── EXERCISE PASSAGE ──

Skip to content
New issue

Have a question about this project? Sign up for a free GitHub account to open an issue and contact its maintainers and the community.

By clicking “Sign up for GitHub”, you agree to our terms of service and privacy statement. We’ll occasionally send you account related emails.

Already on GitHub? Sign in to your account

Issues w/ running on Windows #1

Open
ad48hp opened this issue Mar 17, 2020 · 26 comments
Open

Issues w/ running on Windows #1

ad48hp opened this issue Mar 17, 2020 · 26 comments

Comments

@ad48hp
Copy link

ad48hp commented Mar 17, 2020

File "D:\Cancer\neural-dream\neural_dream\models\googlenet\bvlc_googlenet.py", line 352, in forward pool5_7x7_s1 = F.avg_pool2d(inception_5b_output, kernel_size=(7, 7), stride=(1, 1), padding=(0,), ceil_mode=False, count_include_pad=False) RuntimeError: Given input size: (1024x4x4). Calculated output size: (1024x-2x-2). Output size is too small

Tried with multiple images, image-size & models..

───
── ENTRIES SHOWN ──

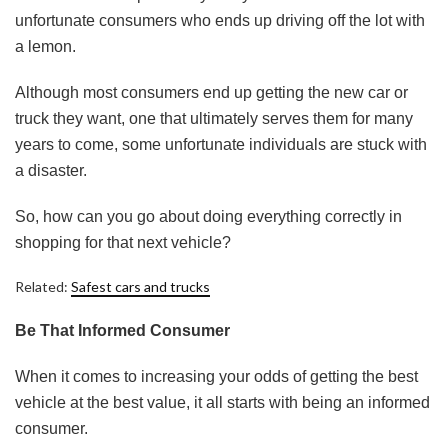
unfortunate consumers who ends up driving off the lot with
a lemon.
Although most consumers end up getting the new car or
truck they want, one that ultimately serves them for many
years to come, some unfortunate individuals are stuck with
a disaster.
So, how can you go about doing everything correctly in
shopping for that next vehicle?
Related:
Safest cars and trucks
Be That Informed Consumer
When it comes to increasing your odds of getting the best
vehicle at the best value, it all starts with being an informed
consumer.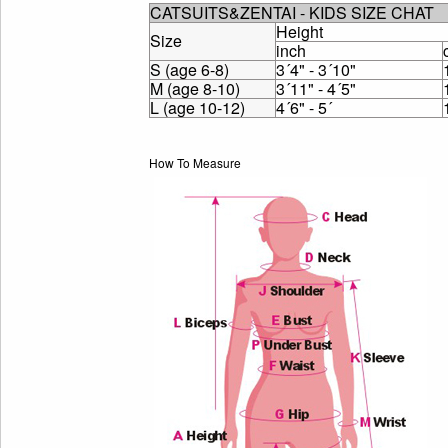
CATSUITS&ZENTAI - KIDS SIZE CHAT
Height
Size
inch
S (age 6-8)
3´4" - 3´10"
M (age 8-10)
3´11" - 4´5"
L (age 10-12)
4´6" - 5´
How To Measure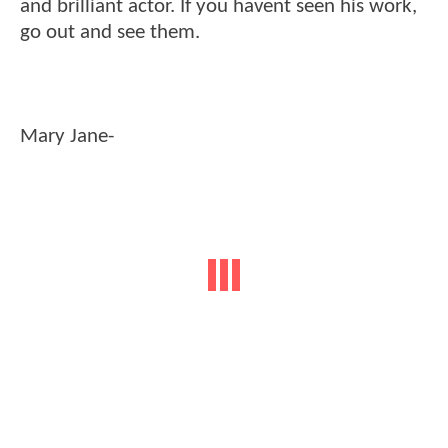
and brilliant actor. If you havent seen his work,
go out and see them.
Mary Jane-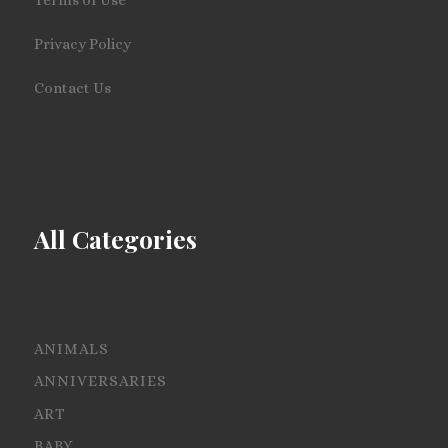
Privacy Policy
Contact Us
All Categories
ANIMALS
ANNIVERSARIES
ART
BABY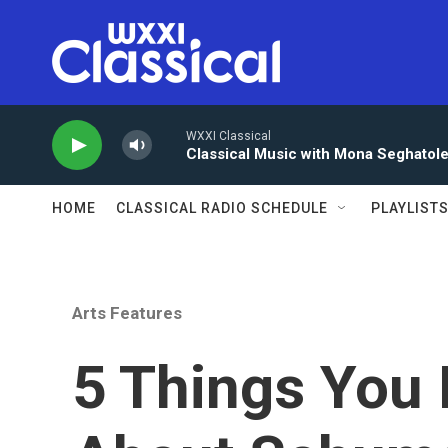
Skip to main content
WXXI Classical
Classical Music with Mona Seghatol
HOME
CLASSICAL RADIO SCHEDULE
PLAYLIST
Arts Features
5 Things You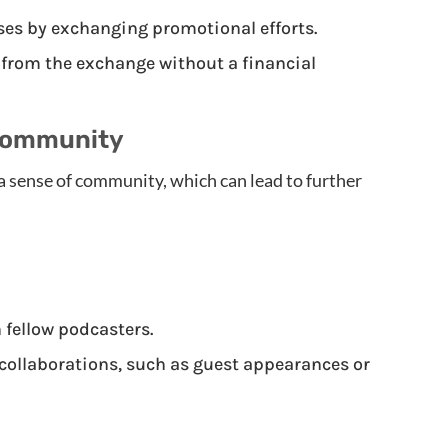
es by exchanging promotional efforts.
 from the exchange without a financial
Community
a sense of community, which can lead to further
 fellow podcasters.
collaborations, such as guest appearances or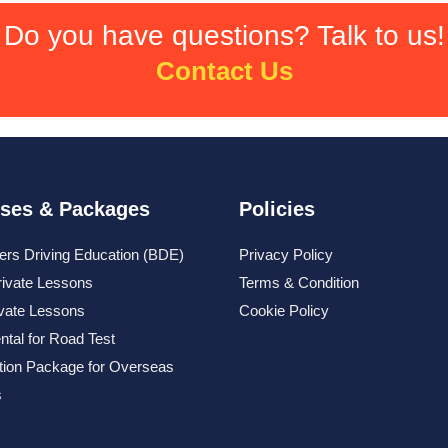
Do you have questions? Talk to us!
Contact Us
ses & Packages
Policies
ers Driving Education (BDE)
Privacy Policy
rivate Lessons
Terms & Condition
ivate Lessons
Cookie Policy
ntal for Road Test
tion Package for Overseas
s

───
── ENTRIES SHOWN ──

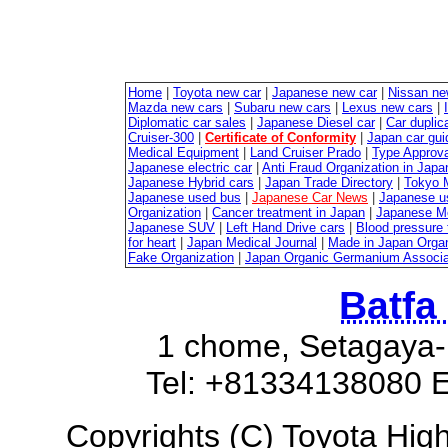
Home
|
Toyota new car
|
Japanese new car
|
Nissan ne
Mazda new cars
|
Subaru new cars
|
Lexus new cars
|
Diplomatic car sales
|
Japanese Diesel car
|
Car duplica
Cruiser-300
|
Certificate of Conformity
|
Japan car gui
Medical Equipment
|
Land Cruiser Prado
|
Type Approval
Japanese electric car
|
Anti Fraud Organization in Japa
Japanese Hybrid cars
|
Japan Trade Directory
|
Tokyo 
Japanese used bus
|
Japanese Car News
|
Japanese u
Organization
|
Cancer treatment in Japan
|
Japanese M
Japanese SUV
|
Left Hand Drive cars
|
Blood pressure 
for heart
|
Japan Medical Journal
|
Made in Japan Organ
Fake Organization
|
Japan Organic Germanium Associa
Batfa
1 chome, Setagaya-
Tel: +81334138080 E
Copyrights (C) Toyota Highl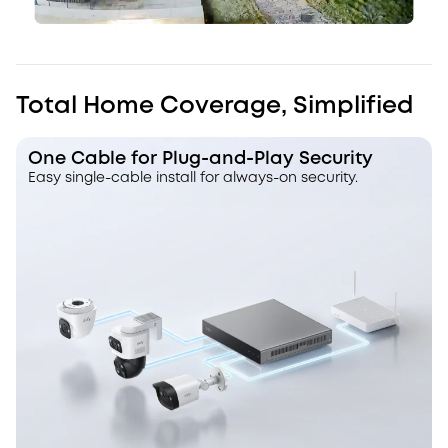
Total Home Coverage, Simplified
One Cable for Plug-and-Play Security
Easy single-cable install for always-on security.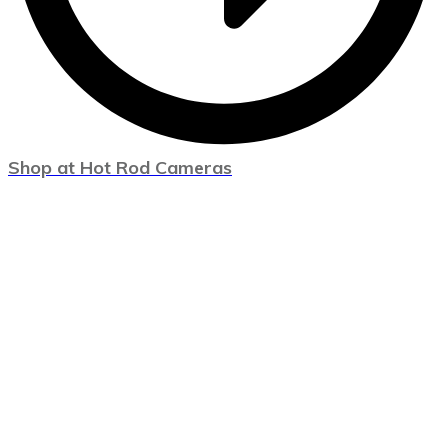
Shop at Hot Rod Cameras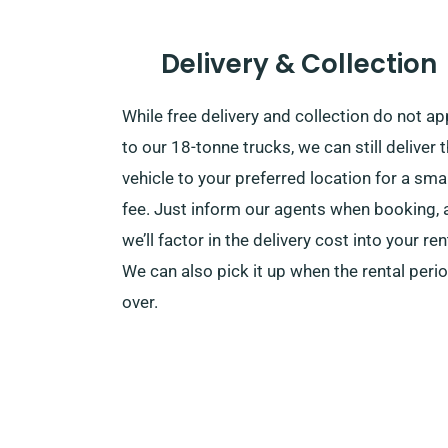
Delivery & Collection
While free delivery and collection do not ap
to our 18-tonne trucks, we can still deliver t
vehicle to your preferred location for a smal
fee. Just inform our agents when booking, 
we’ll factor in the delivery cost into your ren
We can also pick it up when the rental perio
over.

───

§ STUDY QUESTIONS
[1] Reproduce the part of the Windows issue page starting with "Skip to content" and going on through "account related emails.".
[2] Summarize the Windows issue page in two sentences.

§ ANSWERS TO THE EXERCISE
[1]
Skip to content
New issue

Have a question about this project? Sign up for a free GitHub account to open an issue and contact its maintainers and the community.

By clicking “Sign up for GitHub”, you agree to our terms of service and privacy statement. We’ll occasionally send you account related emails.

[2] On Mar 17, 2020, ad48hp opened an issue titled "Issues w/ running on Windows," reporting a RuntimeError raised at line 352 of bvlc_googlenet.py because an input size of 1024x4x4 gave a calculated output size of 1024x-2x-2, which was too small. ad48hp tried multiple images, image sizes and models.